Women are underrepresented in the clean energy sector
According to the International Energy Agency, more than 770 million people—most of them in rural areas in low- and middle-income countries—have limited or no access to electricity, and 2.5 billion people lack access to clean technologies and fuels for cooking, lighting and heating.
Women bear the greatest burden of energy poverty because of existing social norms.
As is often the case with global development challenges, women bear the greatest burden of this energy poverty because of existing social norms. As the primary providers of household care work, women are often responsible for looking after children, older persons, and persons with illness or disabilities, and for domestic tasks such as food preparation and cooking, cleaning, and collecting water and fuel. The lack of access to affordable and reliable clean energy makes these tasks harder to perform, placing additional burdens on women’s time, which in turn limits their opportunities for education, paid work and entrepreneurship—including within the clean energy sector itself.
Clean energy employment worldwide reached 12 million in 2020, and is expected to continue growing rapidly in the future. However, the sector is heavily male dominated. A 2019 global survey by the International Renewable Energy Agency found that women represented just 32% of the clean energy workforce. They were also disproportionately grouped in “feminized” occupations in administrative and support services, holding only 28% of the technical positions that require science, technology, engineering and mathematics (STEM) training.
Women are also underrepresented in senior leadership and management positions in clean energy. A 2019 study by the International Energy Agency found that only 10.8% of senior management positions in the renewable energy sector were held by women.
Care work is a barrier to women’s engagement in clean energy
Many of the barriers to women’s engagement in clean energy that have been identified are similar to the barriers women face in the traditional energy sector—and elsewhere in the global economy. They include gender stereotypes about women’s abilities and the appropriateness of different jobs; lack of access to funding and financial services; lower levels of education and training; isolation from male-dominated business networks; and limited female role models and mentors.
The time spent on household care work has a direct impact on women’s schedules and the amount of time they can dedicate to clean energy.
As mentioned above, social norms assigning the responsibility for unpaid household care work to women also significantly limit their employment and entrepreneurship in clean energy. In some rural communities and low-income countries, women spend up to 14 hours each day on unpaid care work (compared to just over four hours for men). In South Asia, women spend up to 20 hours per week (or more) on a single household task: collecting fuel to use for cooking, lighting and heating. Likewise, in some countries in Africa, this task may consume over three hours each day. Simply put, this time spent on household care work has a direct impact on women’s schedules and the amount of time they can dedicate to clean energy.
Mobility constraints are another key challenge. Work in the clean energy sector can require significant travel and time away from home to sell, install and maintain clean energy solutions, or to access renewable energy construction projects. This is difficult for women with caregiving responsibilities, especially those with young children and those living in rural areas where distances are greater and transportation is limited.

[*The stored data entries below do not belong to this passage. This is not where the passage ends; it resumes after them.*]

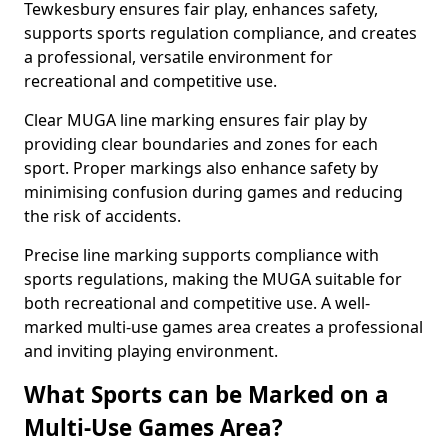
Tewkesbury ensures fair play, enhances safety,
supports sports regulation compliance, and creates
a professional, versatile environment for
recreational and competitive use.
Clear MUGA line marking ensures fair play by
providing clear boundaries and zones for each
sport. Proper markings also enhance safety by
minimising confusion during games and reducing
the risk of accidents.
Precise line marking supports compliance with
sports regulations, making the MUGA suitable for
both recreational and competitive use. A well-
marked multi-use games area creates a professional
and inviting playing environment.
What Sports can be Marked on a
Multi-Use Games Area?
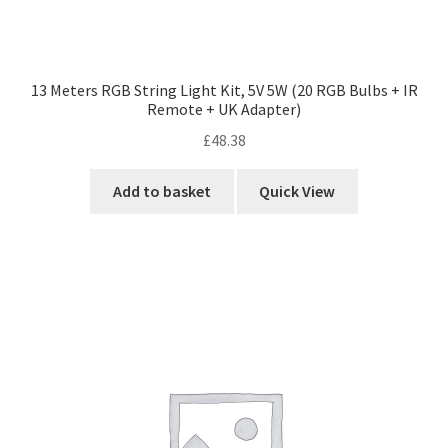
13 Meters RGB String Light Kit, 5V 5W (20 RGB Bulbs + IR
Remote + UK Adapter)
£
48.38
Add to basket
Quick View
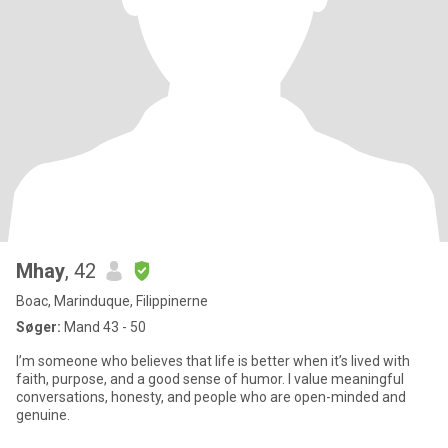
Mhay
, 42
Boac, Marinduque, Filippinerne
Søger:
Mand 43 - 50
I’m someone who believes that life is better when it’s lived with
faith, purpose, and a good sense of humor. I value meaningful
conversations, honesty, and people who are open-minded and
genuine.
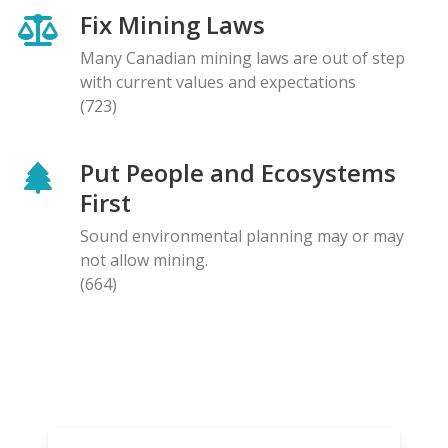
Fix Mining Laws
Many Canadian mining laws are out of step
with current values and expectations
(723)
Put People and Ecosystems
First
Sound environmental planning may or may
not allow mining.
(664)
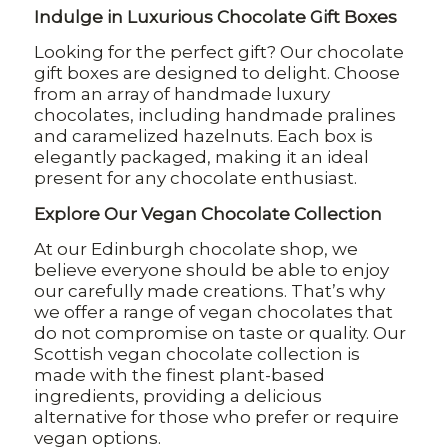
Indulge in Luxurious Chocolate Gift Boxes
Looking for the perfect gift? Our chocolate
gift boxes are designed to delight. Choose
from an array of handmade luxury
chocolates, including handmade pralines
and caramelized hazelnuts. Each box is
elegantly packaged, making it an ideal
present for any chocolate enthusiast.
Explore Our Vegan Chocolate Collection
At our Edinburgh chocolate shop, we
believe everyone should be able to enjoy
our carefully made creations. That’s why
we offer a range of vegan chocolates that
do not compromise on taste or quality. Our
Scottish vegan chocolate collection is
made with the finest plant-based
ingredients, providing a delicious
alternative for those who prefer or require
vegan options.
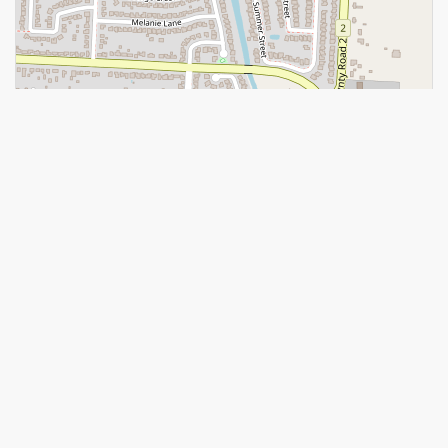
Leaflet
| ©
OpenStreetMap
contributors, Points © 2026 LINZ
https://www.realtor.ca/real-estate/28881412/187-terra-lou-drive-
lakeshore
Contact Us
Contact us for more information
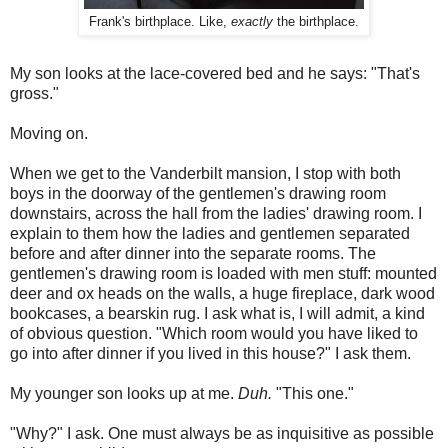
Frank's birthplace. Like,
exactly
the birthplace.
My son looks at the lace-covered bed and he says: "That's
gross."
Moving on.
When we get to the Vanderbilt mansion, I stop with both
boys in the doorway of the gentlemen's drawing room
downstairs, across the hall from the ladies' drawing room. I
explain to them how the ladies and gentlemen separated
before and after dinner into the separate rooms. The
gentlemen's drawing room is loaded with men stuff: mounted
deer and ox heads on the walls, a huge fireplace, dark wood
bookcases, a bearskin rug. I ask what is, I will admit, a kind
of obvious question. "Which room would you have liked to
go into after dinner if you lived in this house?" I ask them.
My younger son looks up at me.
Duh.
"This one."
"Why?" I ask. One must always be as inquisitive as possible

Finally, the clean energy sector currently lacks a supportive policy environment for gender equality and care, because it has been molded around the needs of a predominantly male workforce. Women’s underrepresentation in the sector and the perception that care work does not apply to men contribute to the absence of gender-responsive and family-friendly workplace policies and arrangements. Without adequate leave policies, flexible work schedules, lactation rooms, and on-site or nearby childcare services, for example, women are less likely to enter and remain in the clean energy sector.

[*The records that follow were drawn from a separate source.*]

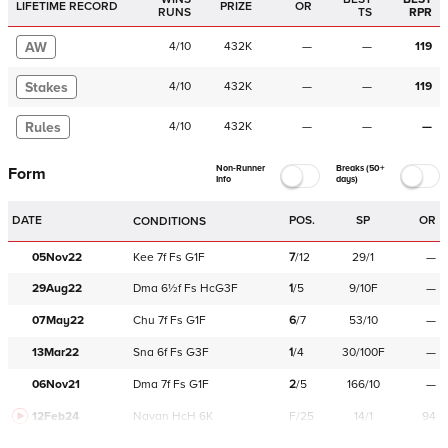
LIFETIME RECORD
PRIZE
OR
RUNS
TS
RPR
AW
4
/
10
432K
—
—
119
Stakes
4
/
10
432K
—
—
119
Rules
4
/
10
432K
—
—
—
Non-Runner
Breaks (50+
Form
Info
days)
DATE
POS.
SP
OR
CONDITIONS
05Nov22
Kee
7f
Fs
G1F
7
/
12
29/1
—
29Aug22
Dma
6½f
Fs
HcG3F
1
/
5
9/10F
—
07May22
Chu
7f
Fs
G1F
6
/
7
53/10
—
13Mar22
Sna
6f
Fs
G3F
1
/
4
30/100F
—
06Nov21
Dma
7f
Fs
G1F
2
/
5
166/10
—
12Feb24
Navan
HcH 6K
F/25
14/1
94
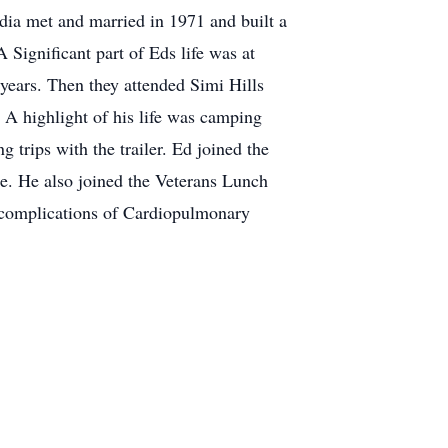
udia met and married in 1971 and built a
Significant part of Eds life was at
 years. Then they attended Simi Hills
A highlight of his life was camping
 trips with the trailer. Ed joined the
. He also joined the Veterans Lunch
 complications of Cardiopulmonary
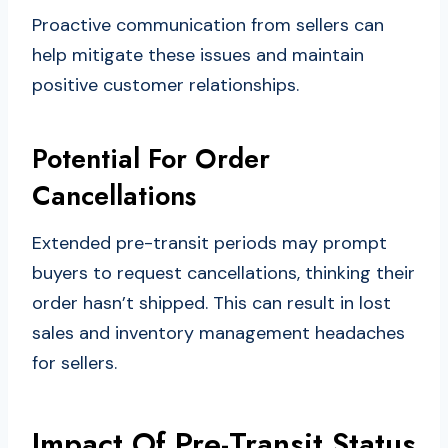
Proactive communication from sellers can
help mitigate these issues and maintain
positive customer relationships.
Potential For Order
Cancellations
Extended pre-transit periods may prompt
buyers to request cancellations, thinking their
order hasn’t shipped. This can result in lost
sales and inventory management headaches
for sellers.
Impact Of Pre-Transit Status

The irony is that without care work, the energy sector would not be able to perform. It relies on these long hours of invisible female labour that allow the industry’s mostly male workers to perform their duties, as their own and their loved ones’ care needs are met.
Women have a leading role to play in the clean energy transition
However, despite these challenges, women have a leading role to play as change agents in a sustainable and inclusive clean energy transition—as energy consumers, producers, entrepreneurs and decision-makers.
Studies have found that there are advantages in involving women from start to finish in the design of clean energy solutions, because they hold first-hand knowledge of household and community energy needs. There is also evidence that engaging women across the clean energy value chain can help to boost sales, especially in rural and hard-to-reach areas. For instance, because of social norms, women may feel more comfortable and confident speaking with female sales agents who better understand their energy needs and use. The same is true for the distribution, installation and repair of clean energy solutions, which can require sales agents to enter households during hours when men may not be home.
For the development, social enterprise and broader business sectors to enable women’s growing involvement in the energy transition, stakeholders will have to tackle the gendered and care-related barriers that obstruct women’s access to clean energy resources, solutions, employment and entrepreneurship. This response will also require a better understanding and recognition of how the clean energy sector itself can benefit from meaningfully engaging women across the value chain, owing largely to their household energy and care responsibilities.
Social enterprise solutions for care and clean energy needs
Social enterprises can play an important role in facilitating women’s increased involvement in clean energy, in part by providing access to clean energy technologies that can help to make some care tasks more efficient and free up women’s time for other productive work. The IDRC-supported Transforming the Care Economy through Impact Investing initiative—which aims to generate knowledge on the impact and scalability of market-based solutions so they can contribute to global progress on gender equality—has identified several examples of enterprises that are embracing this role.
Tierra Grata in Colombia is one of them. This social enterprise develops and implements energy, water and sanitation solutions, serving 12,500 customers in 48 rural villages in the country. Its solar panels, portable solar lamps, drip water filters and ecological dry toilets are low-cost, environmentally friendly, and easy and fast to install. They reduce the long hours women and girls spend boiling water or fetching wood. Tierra Grata also offers capacity-strengthening to customers and beneficiaries, to improve their knowledge and skills in repairing and maintaining these products.
Another example, Usafi, is a for-profit company that manufactures and distributes cookstoves and high-energy, high-heat content biomass briquettes in Kenya. The company has reached over 4,200 households. Similarly, Atec, a for-profit enterprise working in Bangladesh and Cambodia, provides sustainable, affordable and accessible clean cooking products for low-income households. Solutions such as these companies’ energy-efficient appliances and clean energy technologies reduce the time and drudgery associated with domestic tasks, and further help to ease women’s care work in subsistence agriculture and household food production.
Solely facilitating access to clean energy technologies, however, is not enough. In its evaluation of a program that aimed to reduce women’s time on care tasks, Oxfam found that technology-focused solutions need to be coupled with targeted interventions to change social norms. Likewise, programs aiming to promote women’s employment and entrepreneurship in clean energy need to integrate a gender and care lens into their design to eliminate the barriers that women face—including through gender-responsive and family-friendly workplace policies and arrangements like those we described above. Clean energy training, employment and entrepreneurship initiatives should also be tailored and scheduled around women’s childcare and domestic workloads, while recognizing and helping to address the care responsibilities that may prevent women from participating.
Unless we consider the heavy and unequal responsibility for unpaid care work that is shouldered by women and address these structural barriers, the transition to low-carbon economies will falter—and possibly reinforce existing gender inequalities in the process. We will also miss out on women’s clean energy contributions and innovations, which could prevent the world from moving towards the transformation we need to see. In other words, the takeaway is clear: A sustainable and inclusive clean energy transition needs to address unpaid care work.